What needs to be done: Extract every line in the entries below that contains the word "seeker".

The records:
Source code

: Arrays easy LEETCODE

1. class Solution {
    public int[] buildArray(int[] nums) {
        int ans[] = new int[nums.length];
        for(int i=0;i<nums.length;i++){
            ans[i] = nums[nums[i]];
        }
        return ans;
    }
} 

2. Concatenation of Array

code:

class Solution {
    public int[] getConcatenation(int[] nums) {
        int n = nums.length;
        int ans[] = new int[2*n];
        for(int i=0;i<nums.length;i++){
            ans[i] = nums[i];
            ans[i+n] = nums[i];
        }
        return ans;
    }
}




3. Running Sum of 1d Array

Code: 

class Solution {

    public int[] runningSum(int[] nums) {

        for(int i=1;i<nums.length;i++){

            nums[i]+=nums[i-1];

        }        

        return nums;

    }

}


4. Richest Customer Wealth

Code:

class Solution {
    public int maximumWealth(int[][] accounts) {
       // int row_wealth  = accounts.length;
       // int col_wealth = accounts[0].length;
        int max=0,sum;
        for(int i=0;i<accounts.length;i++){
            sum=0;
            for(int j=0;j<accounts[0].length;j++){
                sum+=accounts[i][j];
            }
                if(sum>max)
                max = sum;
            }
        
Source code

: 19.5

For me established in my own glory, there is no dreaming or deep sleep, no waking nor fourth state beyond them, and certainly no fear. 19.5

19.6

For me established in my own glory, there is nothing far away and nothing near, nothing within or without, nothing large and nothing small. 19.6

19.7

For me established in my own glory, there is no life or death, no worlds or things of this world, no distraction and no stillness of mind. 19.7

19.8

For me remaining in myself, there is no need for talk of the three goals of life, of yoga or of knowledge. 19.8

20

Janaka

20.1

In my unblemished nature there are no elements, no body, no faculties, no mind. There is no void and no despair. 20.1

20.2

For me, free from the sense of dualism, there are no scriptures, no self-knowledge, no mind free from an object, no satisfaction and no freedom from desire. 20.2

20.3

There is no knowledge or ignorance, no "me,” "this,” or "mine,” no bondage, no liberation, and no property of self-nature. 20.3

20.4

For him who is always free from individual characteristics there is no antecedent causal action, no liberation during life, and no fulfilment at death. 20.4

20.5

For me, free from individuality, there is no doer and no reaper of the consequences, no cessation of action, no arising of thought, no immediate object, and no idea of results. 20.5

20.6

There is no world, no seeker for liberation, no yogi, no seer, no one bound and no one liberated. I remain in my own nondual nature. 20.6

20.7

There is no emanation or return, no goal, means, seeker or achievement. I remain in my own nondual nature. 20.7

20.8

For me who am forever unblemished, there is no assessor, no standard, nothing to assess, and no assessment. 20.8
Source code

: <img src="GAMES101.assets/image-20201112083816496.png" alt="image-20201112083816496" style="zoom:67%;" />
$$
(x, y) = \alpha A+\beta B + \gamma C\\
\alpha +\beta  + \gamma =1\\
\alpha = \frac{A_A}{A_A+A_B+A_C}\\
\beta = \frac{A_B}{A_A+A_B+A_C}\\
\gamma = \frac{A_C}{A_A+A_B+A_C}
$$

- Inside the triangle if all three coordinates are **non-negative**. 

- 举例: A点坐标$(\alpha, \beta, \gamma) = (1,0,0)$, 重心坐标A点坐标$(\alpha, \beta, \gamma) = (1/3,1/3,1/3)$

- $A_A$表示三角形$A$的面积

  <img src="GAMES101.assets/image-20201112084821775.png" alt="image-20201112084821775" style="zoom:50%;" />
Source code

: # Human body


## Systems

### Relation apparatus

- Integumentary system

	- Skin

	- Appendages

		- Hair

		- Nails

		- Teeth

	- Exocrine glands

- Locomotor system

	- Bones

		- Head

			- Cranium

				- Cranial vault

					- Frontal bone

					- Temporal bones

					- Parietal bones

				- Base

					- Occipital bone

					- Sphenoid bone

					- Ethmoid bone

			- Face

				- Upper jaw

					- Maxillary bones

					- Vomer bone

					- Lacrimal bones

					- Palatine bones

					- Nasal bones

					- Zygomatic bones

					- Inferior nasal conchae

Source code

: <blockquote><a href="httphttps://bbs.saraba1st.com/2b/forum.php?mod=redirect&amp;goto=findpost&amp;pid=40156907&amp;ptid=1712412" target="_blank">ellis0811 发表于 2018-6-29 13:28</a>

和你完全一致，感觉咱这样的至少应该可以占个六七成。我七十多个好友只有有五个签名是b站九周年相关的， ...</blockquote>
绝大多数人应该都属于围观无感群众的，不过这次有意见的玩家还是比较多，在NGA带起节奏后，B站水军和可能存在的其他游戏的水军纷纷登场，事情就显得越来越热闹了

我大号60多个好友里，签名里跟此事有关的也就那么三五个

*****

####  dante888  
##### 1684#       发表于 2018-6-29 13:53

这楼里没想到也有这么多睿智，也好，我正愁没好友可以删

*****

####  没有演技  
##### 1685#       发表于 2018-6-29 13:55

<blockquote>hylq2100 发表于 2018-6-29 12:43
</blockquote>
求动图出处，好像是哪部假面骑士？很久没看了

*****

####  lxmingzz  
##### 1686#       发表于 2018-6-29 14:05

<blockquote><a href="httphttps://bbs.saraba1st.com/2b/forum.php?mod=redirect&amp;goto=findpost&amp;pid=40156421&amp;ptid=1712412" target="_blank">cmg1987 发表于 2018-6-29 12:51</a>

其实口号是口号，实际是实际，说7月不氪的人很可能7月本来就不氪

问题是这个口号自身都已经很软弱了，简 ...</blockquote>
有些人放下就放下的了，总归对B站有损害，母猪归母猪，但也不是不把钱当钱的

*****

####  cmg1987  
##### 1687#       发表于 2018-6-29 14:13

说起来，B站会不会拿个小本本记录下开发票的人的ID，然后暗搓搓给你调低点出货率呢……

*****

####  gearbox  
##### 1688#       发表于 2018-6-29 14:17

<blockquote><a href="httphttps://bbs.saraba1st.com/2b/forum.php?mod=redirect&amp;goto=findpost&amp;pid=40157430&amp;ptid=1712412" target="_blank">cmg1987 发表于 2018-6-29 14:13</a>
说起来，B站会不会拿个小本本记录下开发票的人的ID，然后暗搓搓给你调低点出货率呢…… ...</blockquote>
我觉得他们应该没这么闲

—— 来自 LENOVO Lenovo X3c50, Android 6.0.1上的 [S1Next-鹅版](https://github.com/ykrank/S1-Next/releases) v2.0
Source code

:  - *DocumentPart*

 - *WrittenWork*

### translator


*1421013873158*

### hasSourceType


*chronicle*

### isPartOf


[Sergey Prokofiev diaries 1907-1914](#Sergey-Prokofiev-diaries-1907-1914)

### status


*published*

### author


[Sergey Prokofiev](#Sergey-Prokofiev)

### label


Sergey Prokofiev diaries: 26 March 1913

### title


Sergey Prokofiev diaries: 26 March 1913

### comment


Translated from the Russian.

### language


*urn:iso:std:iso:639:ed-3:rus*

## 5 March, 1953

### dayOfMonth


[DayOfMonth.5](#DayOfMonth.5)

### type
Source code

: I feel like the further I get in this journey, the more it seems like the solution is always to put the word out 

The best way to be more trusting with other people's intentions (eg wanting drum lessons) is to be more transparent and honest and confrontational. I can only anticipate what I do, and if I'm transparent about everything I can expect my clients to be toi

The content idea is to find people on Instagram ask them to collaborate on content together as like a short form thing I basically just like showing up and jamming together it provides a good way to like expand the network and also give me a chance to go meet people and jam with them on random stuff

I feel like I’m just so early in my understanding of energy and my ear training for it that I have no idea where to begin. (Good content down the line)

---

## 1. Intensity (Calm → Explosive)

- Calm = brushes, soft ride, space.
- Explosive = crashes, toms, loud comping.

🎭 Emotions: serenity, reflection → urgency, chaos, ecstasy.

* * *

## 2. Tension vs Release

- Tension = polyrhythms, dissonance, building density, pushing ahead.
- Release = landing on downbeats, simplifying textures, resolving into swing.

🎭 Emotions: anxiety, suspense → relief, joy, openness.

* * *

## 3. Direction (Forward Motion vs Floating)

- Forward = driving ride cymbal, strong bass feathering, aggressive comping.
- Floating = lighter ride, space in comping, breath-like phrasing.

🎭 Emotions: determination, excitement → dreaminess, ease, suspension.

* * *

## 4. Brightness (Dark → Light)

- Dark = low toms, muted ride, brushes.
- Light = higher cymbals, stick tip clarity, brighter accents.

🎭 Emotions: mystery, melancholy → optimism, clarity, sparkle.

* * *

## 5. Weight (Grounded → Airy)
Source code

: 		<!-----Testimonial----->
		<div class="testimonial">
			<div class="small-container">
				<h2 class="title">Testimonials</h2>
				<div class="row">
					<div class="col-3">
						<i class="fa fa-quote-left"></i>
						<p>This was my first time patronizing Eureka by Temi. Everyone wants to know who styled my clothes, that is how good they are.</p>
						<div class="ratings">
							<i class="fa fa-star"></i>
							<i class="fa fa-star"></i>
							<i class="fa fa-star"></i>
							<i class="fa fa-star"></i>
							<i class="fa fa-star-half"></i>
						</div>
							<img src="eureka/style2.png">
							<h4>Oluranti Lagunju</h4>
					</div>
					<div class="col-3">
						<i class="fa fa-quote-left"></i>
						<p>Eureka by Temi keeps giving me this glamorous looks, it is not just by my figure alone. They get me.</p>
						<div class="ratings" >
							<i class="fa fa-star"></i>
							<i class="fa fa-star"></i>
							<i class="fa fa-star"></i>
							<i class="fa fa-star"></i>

Result of the exercise:
There is no world, no seeker for liberation, no yogi, no seer, no one bound and no one liberated. I remain in my own nondual nature. 20.6
There is no emanation or return, no goal, means, seeker or achievement. I remain in my own nondual nature. 20.7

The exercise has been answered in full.